Bret Hart vs. Tom Magee
- The Rochester War Memorial Arena (now the Blue Cross Arena), where the match took place.
- Date: October 7, 1986
- Venue: Rochester War Memorial Arena

Kayfabe
- Wrestler:  / Bret Hart / Tom Magee

Working
- Booker(s): Vince McMahon
- Promotion(s): World Wrestling Federation
- Position: 1st on the card
- Stipulation(s): Singles match

Result
- Tom Magee defeats Bret Hart

= Bret Hart vs. Tom Magee =

Professional wrestling match

Bret Hart vs. Tom Magee was a professional wrestling match between Bret Hart and Tom Magee, of the World Wrestling Federation (WWF).

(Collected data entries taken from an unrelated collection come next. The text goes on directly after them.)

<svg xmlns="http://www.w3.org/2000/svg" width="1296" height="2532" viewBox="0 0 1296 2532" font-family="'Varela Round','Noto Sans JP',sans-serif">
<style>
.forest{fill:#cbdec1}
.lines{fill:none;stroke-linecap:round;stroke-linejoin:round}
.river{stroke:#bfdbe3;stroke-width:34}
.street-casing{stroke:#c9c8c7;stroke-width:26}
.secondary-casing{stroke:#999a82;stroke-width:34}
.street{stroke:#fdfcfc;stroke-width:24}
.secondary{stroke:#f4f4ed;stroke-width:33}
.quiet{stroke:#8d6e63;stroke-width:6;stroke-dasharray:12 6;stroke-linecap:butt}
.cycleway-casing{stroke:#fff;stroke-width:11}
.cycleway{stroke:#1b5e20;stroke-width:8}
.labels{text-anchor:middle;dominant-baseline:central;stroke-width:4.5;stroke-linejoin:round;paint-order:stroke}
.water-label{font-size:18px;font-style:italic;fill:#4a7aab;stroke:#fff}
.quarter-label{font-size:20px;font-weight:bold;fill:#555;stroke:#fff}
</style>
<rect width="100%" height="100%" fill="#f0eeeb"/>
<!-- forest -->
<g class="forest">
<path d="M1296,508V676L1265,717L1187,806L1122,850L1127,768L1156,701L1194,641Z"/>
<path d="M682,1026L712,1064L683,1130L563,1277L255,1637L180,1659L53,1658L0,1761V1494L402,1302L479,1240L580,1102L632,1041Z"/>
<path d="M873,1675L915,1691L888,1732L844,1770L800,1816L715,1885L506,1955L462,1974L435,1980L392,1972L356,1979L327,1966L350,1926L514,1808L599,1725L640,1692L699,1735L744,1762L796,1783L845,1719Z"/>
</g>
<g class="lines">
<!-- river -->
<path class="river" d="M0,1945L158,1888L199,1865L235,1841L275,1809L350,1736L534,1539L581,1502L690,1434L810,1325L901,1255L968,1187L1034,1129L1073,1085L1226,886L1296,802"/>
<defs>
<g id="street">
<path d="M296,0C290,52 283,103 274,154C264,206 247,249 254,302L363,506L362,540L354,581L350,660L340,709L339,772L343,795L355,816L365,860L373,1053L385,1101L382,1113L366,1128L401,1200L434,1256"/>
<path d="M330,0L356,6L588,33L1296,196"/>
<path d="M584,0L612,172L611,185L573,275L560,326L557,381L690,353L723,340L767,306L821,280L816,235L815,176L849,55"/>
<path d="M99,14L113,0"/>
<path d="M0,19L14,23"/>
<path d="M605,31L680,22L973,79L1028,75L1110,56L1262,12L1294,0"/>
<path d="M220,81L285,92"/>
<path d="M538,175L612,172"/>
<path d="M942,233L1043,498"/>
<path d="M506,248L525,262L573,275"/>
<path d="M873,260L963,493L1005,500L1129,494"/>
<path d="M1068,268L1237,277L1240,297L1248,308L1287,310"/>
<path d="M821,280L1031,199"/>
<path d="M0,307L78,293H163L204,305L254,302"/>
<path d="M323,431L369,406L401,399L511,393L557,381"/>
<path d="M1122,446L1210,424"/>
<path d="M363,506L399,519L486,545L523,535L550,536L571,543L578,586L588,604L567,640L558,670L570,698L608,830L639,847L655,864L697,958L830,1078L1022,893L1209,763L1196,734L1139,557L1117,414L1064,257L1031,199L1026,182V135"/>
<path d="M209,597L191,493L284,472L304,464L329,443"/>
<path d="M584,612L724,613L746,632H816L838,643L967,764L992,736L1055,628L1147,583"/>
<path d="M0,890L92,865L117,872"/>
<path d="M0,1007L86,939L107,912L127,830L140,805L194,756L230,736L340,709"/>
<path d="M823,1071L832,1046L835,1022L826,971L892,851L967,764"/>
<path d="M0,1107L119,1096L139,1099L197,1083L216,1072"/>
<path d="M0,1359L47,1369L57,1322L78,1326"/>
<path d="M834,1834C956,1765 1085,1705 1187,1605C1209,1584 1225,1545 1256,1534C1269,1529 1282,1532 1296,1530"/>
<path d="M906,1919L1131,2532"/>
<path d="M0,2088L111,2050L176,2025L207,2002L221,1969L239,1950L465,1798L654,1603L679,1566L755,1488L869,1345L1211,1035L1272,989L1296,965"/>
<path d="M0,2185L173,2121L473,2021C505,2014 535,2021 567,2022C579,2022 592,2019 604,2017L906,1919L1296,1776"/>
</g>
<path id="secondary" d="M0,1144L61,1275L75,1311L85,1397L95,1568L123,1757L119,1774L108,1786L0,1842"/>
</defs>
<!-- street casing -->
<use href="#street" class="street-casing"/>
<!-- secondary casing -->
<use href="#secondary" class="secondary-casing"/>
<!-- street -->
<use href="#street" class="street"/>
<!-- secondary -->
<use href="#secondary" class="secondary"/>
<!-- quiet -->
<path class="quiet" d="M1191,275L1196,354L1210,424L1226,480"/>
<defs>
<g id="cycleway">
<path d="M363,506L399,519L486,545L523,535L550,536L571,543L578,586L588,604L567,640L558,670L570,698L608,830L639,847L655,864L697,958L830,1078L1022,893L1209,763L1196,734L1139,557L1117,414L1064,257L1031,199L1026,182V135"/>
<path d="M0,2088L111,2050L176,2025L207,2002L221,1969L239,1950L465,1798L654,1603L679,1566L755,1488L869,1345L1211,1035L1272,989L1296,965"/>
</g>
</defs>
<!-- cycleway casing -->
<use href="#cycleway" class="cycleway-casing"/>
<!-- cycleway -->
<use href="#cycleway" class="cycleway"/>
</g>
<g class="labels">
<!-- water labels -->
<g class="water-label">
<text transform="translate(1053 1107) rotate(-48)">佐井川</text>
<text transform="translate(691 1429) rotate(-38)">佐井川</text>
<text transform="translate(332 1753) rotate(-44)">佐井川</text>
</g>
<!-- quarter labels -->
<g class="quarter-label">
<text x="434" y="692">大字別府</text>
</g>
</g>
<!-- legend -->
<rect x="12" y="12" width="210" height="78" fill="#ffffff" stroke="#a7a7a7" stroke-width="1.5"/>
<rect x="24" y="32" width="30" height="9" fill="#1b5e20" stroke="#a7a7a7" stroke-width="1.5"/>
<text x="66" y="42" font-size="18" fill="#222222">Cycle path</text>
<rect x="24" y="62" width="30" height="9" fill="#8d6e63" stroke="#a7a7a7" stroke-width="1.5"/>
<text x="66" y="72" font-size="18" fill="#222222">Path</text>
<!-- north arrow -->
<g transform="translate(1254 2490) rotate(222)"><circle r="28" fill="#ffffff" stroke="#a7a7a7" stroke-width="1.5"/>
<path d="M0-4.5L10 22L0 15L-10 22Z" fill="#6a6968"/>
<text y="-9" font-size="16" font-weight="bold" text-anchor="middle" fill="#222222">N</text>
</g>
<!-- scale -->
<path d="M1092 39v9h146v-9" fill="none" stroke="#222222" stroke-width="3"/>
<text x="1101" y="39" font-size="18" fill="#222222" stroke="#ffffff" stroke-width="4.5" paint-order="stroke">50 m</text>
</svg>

The un-televised match took place at the Rochester War Memorial Arena in Rochester, New York on October 7, 1986 as part of a WWF Wrestling Challenge taping.

==Context==
The infamous match, which was one of Magee's first after signing with the WWF, and was a carry job by Hart, which impressed WWF chairman Vince McMahon and Pat Patterson, who felt Magee was the next Hulk Hogan.

==Preservation status==
The tape was thought to have been lost, as the WWE could not locate it in its vault. This led many professional wrestling tape traders to consider it a "holy grail". Professional wrestling photographer Mary-Kate Anthony had previously helped Bret Hart convert his VHS copies of his movies into digital, and Hart did not request the physical VHS tapes back. In March 2019, Anthony announced on Twitter she had located the tape. On May 13, 2019, the WWE Network aired a documentary entitled Holy Grail: The Search for WWE's Most Infamous Lost Match which detailed the legend behind the match and the recovery of the tape, and also featured interviews with Magee and Hart.